**Extract to read**

***

According to the school's marketing director Gloria Bruce, those who are able to see Tony on a regular basis are truly blessed, as a character so genuine is often hard to come by.

Tony has been with the high-school for 17 years, arriving in the Northeast Kingdom after working in the meat industry in Boston. Here he began working custodial night shifts at the school, which wasn't ideal as the hours were late and he wasn't around his favorite thing; people.

The interaction aspect of being a crossing guard is one of Tony's favorite parts of the job. "Each day is different, you know, different schedules, you don't do the same thing all the time. And just being around the kids, you know it's a joy. Where can you come to work, have fun, and get paid? It's like being a baseball player! You're doing something you love, and they pay you!"

As classes got out on Thursday afternoon, it was obvious that the students care for Tony just as much as he does for them. No matter how poorly someone's day is going, student or faculty, their day is immediately brightened once they see him.

***

Chart interpretation exercises
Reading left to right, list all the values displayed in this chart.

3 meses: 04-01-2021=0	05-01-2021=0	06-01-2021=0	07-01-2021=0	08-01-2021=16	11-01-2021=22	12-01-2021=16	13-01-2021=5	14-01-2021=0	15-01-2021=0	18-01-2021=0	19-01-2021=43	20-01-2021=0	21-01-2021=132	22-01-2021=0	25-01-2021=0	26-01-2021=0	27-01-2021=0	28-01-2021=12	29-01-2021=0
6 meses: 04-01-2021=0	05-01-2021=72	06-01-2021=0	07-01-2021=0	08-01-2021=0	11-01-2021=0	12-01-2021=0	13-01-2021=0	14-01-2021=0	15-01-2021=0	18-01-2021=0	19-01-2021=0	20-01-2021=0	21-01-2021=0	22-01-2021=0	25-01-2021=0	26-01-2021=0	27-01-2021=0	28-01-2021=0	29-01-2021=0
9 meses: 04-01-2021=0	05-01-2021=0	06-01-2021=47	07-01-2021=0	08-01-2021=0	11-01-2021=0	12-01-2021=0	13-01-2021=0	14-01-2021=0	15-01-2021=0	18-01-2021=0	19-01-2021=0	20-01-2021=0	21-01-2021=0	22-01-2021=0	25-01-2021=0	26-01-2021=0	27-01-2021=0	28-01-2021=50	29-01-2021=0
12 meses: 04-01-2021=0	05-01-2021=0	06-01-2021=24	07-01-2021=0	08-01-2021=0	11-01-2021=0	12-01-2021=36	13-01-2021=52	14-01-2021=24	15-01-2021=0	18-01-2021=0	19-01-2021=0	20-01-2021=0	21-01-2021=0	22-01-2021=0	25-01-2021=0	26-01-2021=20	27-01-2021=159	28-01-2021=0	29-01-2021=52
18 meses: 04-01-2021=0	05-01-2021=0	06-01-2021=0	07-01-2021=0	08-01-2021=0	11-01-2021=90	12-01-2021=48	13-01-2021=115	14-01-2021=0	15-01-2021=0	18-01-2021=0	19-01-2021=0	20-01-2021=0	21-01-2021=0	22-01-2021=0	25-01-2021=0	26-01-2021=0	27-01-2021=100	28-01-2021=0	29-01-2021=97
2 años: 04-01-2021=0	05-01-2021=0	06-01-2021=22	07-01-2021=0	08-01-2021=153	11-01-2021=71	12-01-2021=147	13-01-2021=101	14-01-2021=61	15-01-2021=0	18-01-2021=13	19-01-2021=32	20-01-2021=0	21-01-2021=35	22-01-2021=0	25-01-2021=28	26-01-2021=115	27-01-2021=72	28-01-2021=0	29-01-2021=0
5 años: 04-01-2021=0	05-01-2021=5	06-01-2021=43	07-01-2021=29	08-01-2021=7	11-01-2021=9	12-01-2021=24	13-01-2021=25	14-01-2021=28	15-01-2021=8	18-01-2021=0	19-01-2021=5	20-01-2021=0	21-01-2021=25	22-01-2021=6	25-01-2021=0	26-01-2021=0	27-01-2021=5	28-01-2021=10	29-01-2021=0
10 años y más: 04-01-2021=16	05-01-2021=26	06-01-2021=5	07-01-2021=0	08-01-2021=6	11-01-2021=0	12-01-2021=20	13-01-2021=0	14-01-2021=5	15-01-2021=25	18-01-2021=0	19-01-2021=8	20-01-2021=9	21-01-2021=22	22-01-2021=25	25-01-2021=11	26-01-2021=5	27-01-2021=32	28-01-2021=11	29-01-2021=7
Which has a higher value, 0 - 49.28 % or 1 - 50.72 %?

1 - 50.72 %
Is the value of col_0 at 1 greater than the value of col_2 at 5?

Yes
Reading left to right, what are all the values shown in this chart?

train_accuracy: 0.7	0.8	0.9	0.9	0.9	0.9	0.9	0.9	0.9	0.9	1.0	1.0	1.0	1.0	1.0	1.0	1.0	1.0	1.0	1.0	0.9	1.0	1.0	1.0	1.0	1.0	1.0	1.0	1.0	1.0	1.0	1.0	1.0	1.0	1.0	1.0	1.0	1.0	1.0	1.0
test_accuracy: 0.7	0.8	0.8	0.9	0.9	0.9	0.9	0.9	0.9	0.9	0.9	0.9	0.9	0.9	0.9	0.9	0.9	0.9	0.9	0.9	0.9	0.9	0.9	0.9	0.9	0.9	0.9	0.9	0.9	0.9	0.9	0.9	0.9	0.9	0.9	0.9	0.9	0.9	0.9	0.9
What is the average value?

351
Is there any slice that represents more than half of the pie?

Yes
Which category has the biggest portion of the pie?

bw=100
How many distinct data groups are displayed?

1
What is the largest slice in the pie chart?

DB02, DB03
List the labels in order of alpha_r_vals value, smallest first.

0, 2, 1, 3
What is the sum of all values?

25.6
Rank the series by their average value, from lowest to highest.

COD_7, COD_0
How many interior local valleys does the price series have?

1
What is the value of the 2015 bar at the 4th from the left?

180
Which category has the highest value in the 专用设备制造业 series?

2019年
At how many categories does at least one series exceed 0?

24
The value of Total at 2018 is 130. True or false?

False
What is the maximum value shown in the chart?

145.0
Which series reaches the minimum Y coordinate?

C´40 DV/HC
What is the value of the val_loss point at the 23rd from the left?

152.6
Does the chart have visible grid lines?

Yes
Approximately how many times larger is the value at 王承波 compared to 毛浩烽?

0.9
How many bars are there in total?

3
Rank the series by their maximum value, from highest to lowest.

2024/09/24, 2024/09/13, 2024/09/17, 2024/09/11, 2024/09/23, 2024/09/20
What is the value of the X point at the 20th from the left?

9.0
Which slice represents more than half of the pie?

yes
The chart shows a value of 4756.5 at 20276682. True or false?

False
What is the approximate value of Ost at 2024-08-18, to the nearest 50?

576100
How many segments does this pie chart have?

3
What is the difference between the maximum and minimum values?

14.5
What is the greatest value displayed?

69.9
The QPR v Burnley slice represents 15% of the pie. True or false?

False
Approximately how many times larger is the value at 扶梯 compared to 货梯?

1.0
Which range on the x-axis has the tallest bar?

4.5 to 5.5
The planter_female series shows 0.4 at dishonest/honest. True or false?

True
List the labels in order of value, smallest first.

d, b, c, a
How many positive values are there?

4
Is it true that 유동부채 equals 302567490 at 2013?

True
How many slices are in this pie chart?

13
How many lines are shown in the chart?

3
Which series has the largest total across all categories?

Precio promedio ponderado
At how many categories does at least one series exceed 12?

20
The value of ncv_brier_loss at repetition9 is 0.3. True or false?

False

***

**Instructions**
1. Collect every line of the listing that contains the word "Reading", matching case exactly.
2. Extend the piece about Tony the crossing guard, starting after its last sentence.

**Expected results**
1.
Reading left to right, list all the values displayed in this chart.
Reading left to right, what are all the values shown in this chart?

2.
"Kids, they even mention that, you know and say it's always so nice to come here on our days and we have a good time because of you. You know and I really do think that they mean it. Sometimes kids will say things just to say it but I can tell that they honestly mean it," he said.

The high-school is composed of 600 students, and although Tony may not be able to keep track of all of their names, he knows them all by face. "You know a lot of their names but sometimes can't think of it right off the bat, so you say hey how's it going, and then you know it. I mean 600 kids, but you know a lot of them by name, and everybody by their face. I mean everywhere I go downtown, the parents and the kids are saying hi."

Next year will be Tony's last at Lyndon Institute. After which, he and his wife will be moving to Florida, where crossing the street will be a little bit warmer. Tony said this will be the first year he'll be able to see the children of the first-generation students he worked with at the school, and that is something very special to him.

Tony is ready for the next chapter, but incredibly grateful for the job that has allowed him to work with the kids and keep them safe for all of these years.